Pneumocephaly was found in 2 patients in our study (9.5%). In the study of Wang QF. et al. on surgical treatment of cSDH Pneumocephaly was found in 86.6% of the cases operated using burr hole craniostomy and in 13% of the patients operated by twist drill craniostomy which was statistically significant [3] [27] .

4.8. Subarachnoid Hemorrhage

Subarachnoid hemorrhage (SAH) is a rare surgical complication of cSDH evacuation. It was detected in one patient in our study, and this is thought to be due to the fragility of the blood vessels as the patient was 90 years old, with the presence of hypertension, a case report study by Seung WB and Jeong JH. Detected subarachnoid hemorrhage in a patient after burr hole craniotomy [28] [29] .

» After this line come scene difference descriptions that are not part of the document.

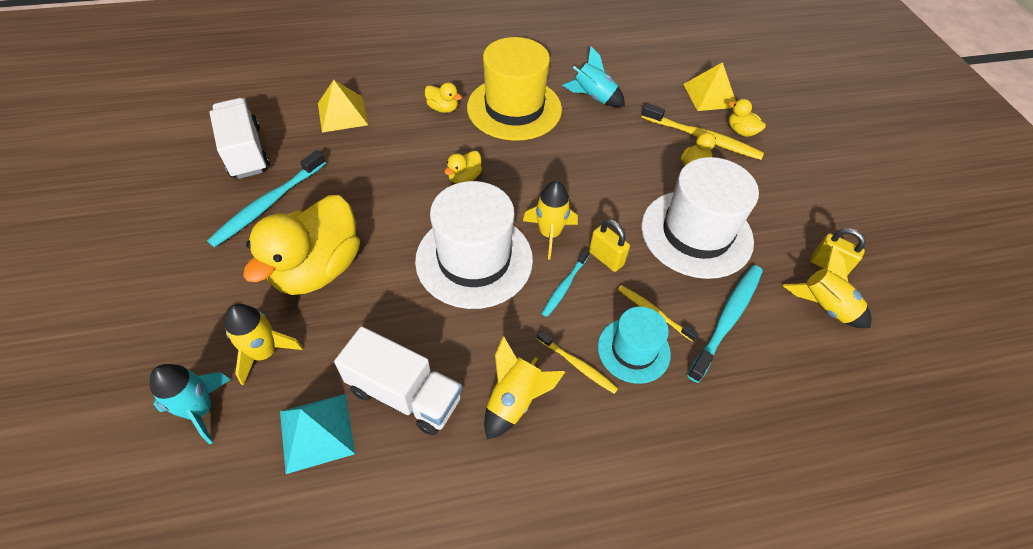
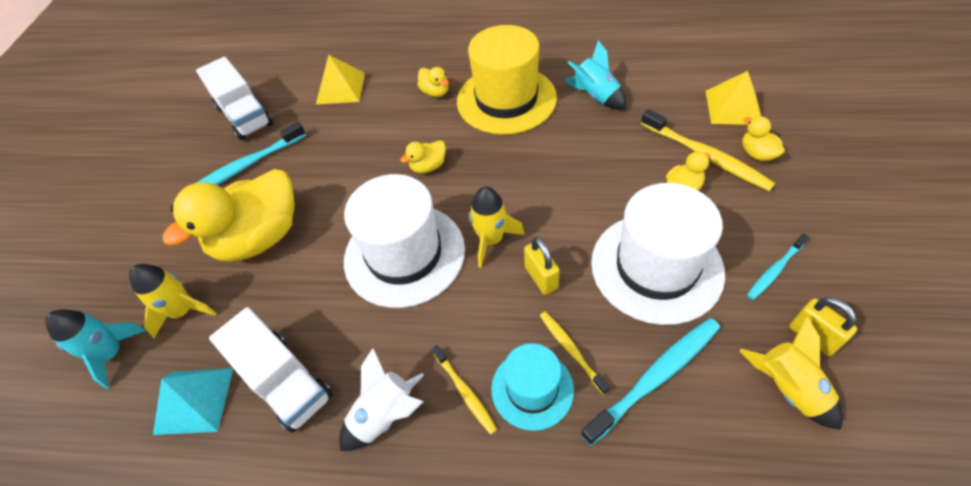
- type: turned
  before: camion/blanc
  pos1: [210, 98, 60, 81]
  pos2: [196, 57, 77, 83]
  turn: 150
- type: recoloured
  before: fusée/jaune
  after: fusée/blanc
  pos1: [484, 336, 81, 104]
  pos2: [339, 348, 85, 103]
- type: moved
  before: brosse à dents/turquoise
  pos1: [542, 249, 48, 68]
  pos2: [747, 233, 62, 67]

No studies reported SAH after twist drill technique as it is a rare complication.

4.9. Recurrence

Following Goyal RK, Nayak B et al. who defined recurrence as the need for surgical re-evacuation in a study published on 2018, there were no cases of recurrence in our study but there were 4 cases (19%) with residual hematoma which did not affect the patients’ improvement and hence did not require surgical re-evacuation [9] .

4.10. Mortality Rate

In our study the mortality rate was 4.7% (only one patient). The patient was 90 years old postoperatively she developed seizures, CT brain showed diffuse SAH and the patient died within 2 days. On a study by Weigel R. et al. the mortality rate in BHC group reached 32%. The mortality rate in TDC group was significantly less than BHC group (8%), which agree with our results mentioned above [8] .

4.11. Other Complications

There are some other complications described in the literature such as intracerebral hemorrhage which may indicate surgical interference, brain penetration and wound infection or subdural empyema. None of these complications occurred in our study.

5. Conclusions

Twist drill technique is a safe and effective method in evacuation of cSDH and can be considered the first-choice treatment in cases with poor surgical candidates and patients with comorbidities.

Twist drill craniostomy is superior to burr hole craniostomy as:

Twist drill is less invasive maneuver with small wound and minimal scarring, short operative time, and short hospital stay. It can be easily done with local anesthesia, less morbidity and mortality and feasibility to be done in poor surgical candidates for general anesthesia.

6. Recommendations

We recommend studying double twist drill craniostomy technique in comorbid patients in comparison to burr hole craniostomy and on a larger number of patients.

7. Limitations of the Study

Our study examined small sample size with a relatively a weak potential to represent the people suffering from CSDH, so further randomized researches on a larger population is required to provide more informative data about the value of double twist drill craniostomy.

Conflicts of Interest

The authors declare no conflicts of interest regarding the publication of this paper.